Version date: March 14, 2006





SCHEDULE "D"


Directory Service


Telephone Directory:

• Unless otherwise stated, address will be 100 King Street West, Toronto, ON, M5X 1C7.

• Client's information as it will appear in the Telephone Directory (Characters per line = 32 maximum including commas, spaces, etc.)


Company Name: __________________________________________________


Address (if different): ______________________________________________


Telephone Number to be Listed: ______________________________________


Yellow Pages Category: _____________________________________________


Lobby Directory:

• Client's name as it will appear on the directory board (Characters per line = 32 maximum including commas, spaces, etc.)


Company Name:


________________________________________________________________


• The Telephone Directory Listing will appear immediately in the Online Directory and the 411 Directory and will appear in the White and Yellow Pages Business Listings when the new book is issued and remains thereafter until removal is requested by the listed business.

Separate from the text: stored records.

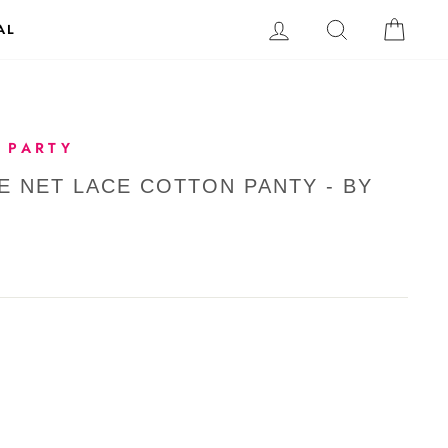
LOG IN
SEARCH
CAR
AL
 PARTY
E NET LACE COTTON PANTY - BY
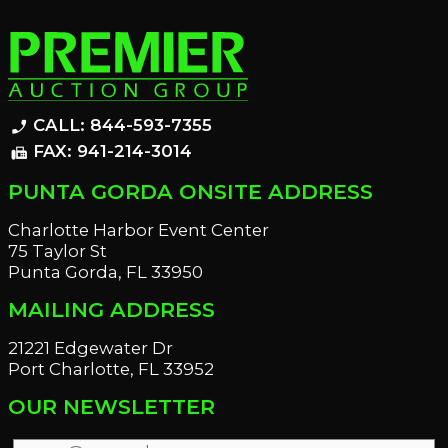
CALL: 844-593-7355
phone_enabled
FAX: 941-214-3014
fax
PUNTA GORDA ONSITE ADDRESS
Charlotte Harbor Event Center
75 Taylor St
Punta Gorda, FL 33950
MAILING ADDRESS
21221 Edgewater Dr
Port Charlotte, FL 33952
OUR NEWSLETTER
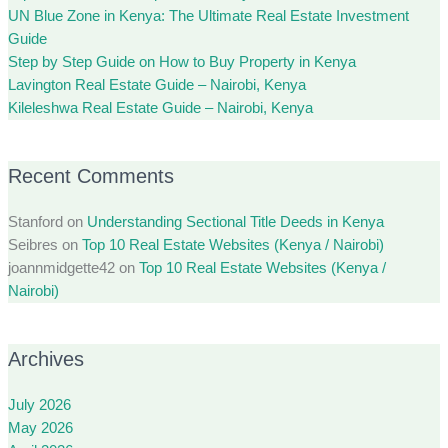
UN Blue Zone in Kenya: The Ultimate Real Estate Investment
Guide
Step by Step Guide on How to Buy Property in Kenya
Lavington Real Estate Guide – Nairobi, Kenya
Kileleshwa Real Estate Guide – Nairobi, Kenya
Recent Comments
Stanford
on
Understanding Sectional Title Deeds in Kenya
Seibres
on
Top 10 Real Estate Websites (Kenya / Nairobi)
joannmidgette42
on
Top 10 Real Estate Websites (Kenya /
Nairobi)
Archives
July 2026
May 2026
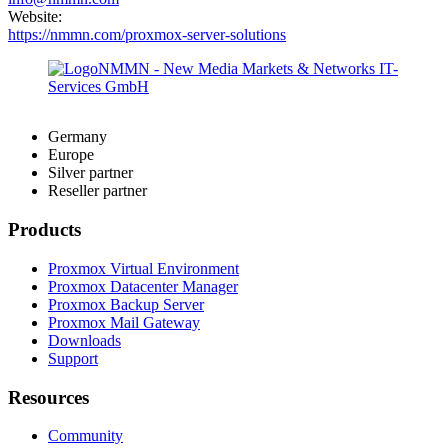
Website:
https://nmmn.com/proxmox-server-solutions
Germany
Europe
Silver partner
Reseller partner
Products
Proxmox Virtual Environment
Proxmox Datacenter Manager
Proxmox Backup Server
Proxmox Mail Gateway
Downloads
Support
Resources
Community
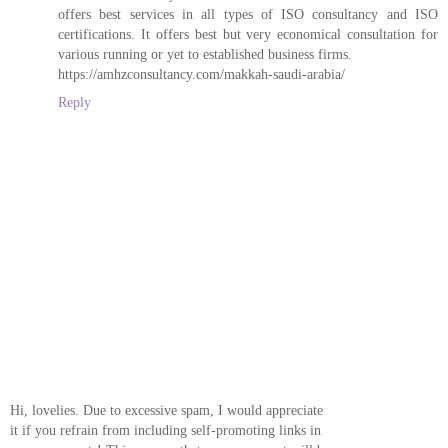
offers best services in all types of ISO consultancy and ISO
certifications. It offers best but very economical consultation for
various running or yet to established business firms.
https://amhzconsultancy.com/makkah-saudi-arabia/
Reply
Hi, lovelies. Due to excessive spam, I would appreciate
it if you refrain from including self-promoting links in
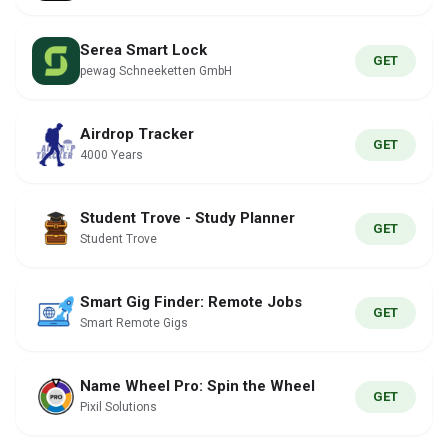
Serea Smart Lock
GET
pewag Schneeketten GmbH
Airdrop Tracker
GET
4000 Years
Student Trove - Study Planner
GET
Student Trove
Smart Gig Finder: Remote Jobs
GET
Smart Remote Gigs
Name Wheel Pro: Spin the Wheel
GET
Pixil Solutions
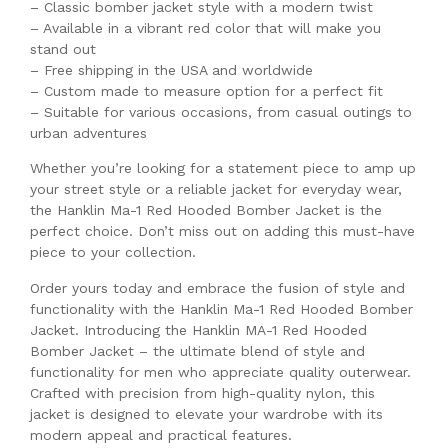
– Classic bomber jacket style with a modern twist
– Available in a vibrant red color that will make you
stand out
– Free shipping in the USA and worldwide
– Custom made to measure option for a perfect fit
– Suitable for various occasions, from casual outings to
urban adventures
Whether you’re looking for a statement piece to amp up
your street style or a reliable jacket for everyday wear,
the Hanklin Ma-1 Red Hooded Bomber Jacket is the
perfect choice. Don’t miss out on adding this must-have
piece to your collection.
Order yours today and embrace the fusion of style and
functionality with the Hanklin Ma-1 Red Hooded Bomber
Jacket. Introducing the Hanklin MA-1 Red Hooded
Bomber Jacket – the ultimate blend of style and
functionality for men who appreciate quality outerwear.
Crafted with precision from high-quality nylon, this
jacket is designed to elevate your wardrobe with its
modern appeal and practical features.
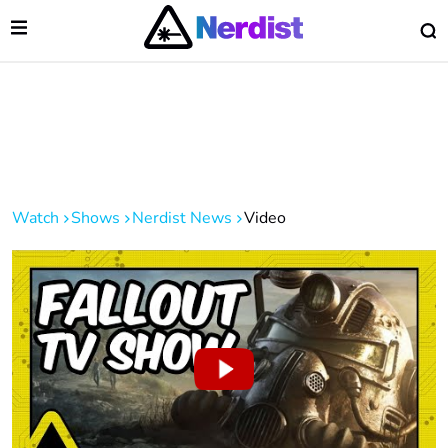
Open Menu
O
lose Menu
Main Navigation
Watch
Shows
Nerdist News
Video
 Submenu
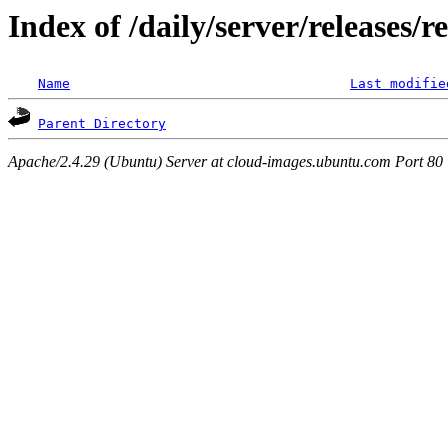
Index of /daily/server/releases/
Name
Last modifie
Parent Directory
Apache/2.4.29 (Ubuntu) Server at cloud-images.ubuntu.com Port 80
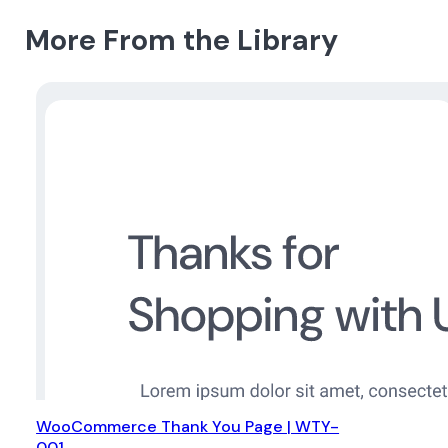
More From the Library
WooCommerce Thank You Page | WTY-
001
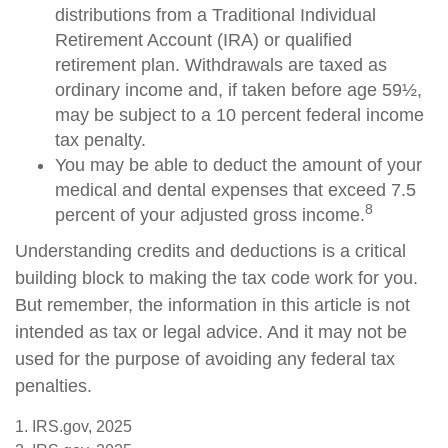
distributions from a Traditional Individual
Retirement Account (IRA) or qualified
retirement plan. Withdrawals are taxed as
ordinary income and, if taken before age 59½,
may be subject to a 10 percent federal income
tax penalty.
You may be able to deduct the amount of your
medical and dental expenses that exceed 7.5
8
percent of your adjusted gross income.
Understanding credits and deductions is a critical
building block to making the tax code work for you.
But remember, the information in this article is not
intended as tax or legal advice. And it may not be
used for the purpose of avoiding any federal tax
penalties.
1. IRS.gov, 2025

• The Lobby Listing will appear at the beginning of the next month and will remain in effect until removal is requested by the listed business or the provision of services by Intelligent Office is terminated. If the request to remove / termination of any listing occurs mid-month, the listing will remain in effect until the end of the month. The monthly fee cannot be prorated for a partial month. No special or emboldened fonts are available for use in the lobby directory.

• Revisions to the original listings can be accepted up to five (5) days before the end of the month. Re-Installation charges will apply to any changes made to your directory listings. Intelligent Office reserves the right to determine appropriate configurations of text appearing in the directories to ensure a professional appearance. Listings will appear alphabetically.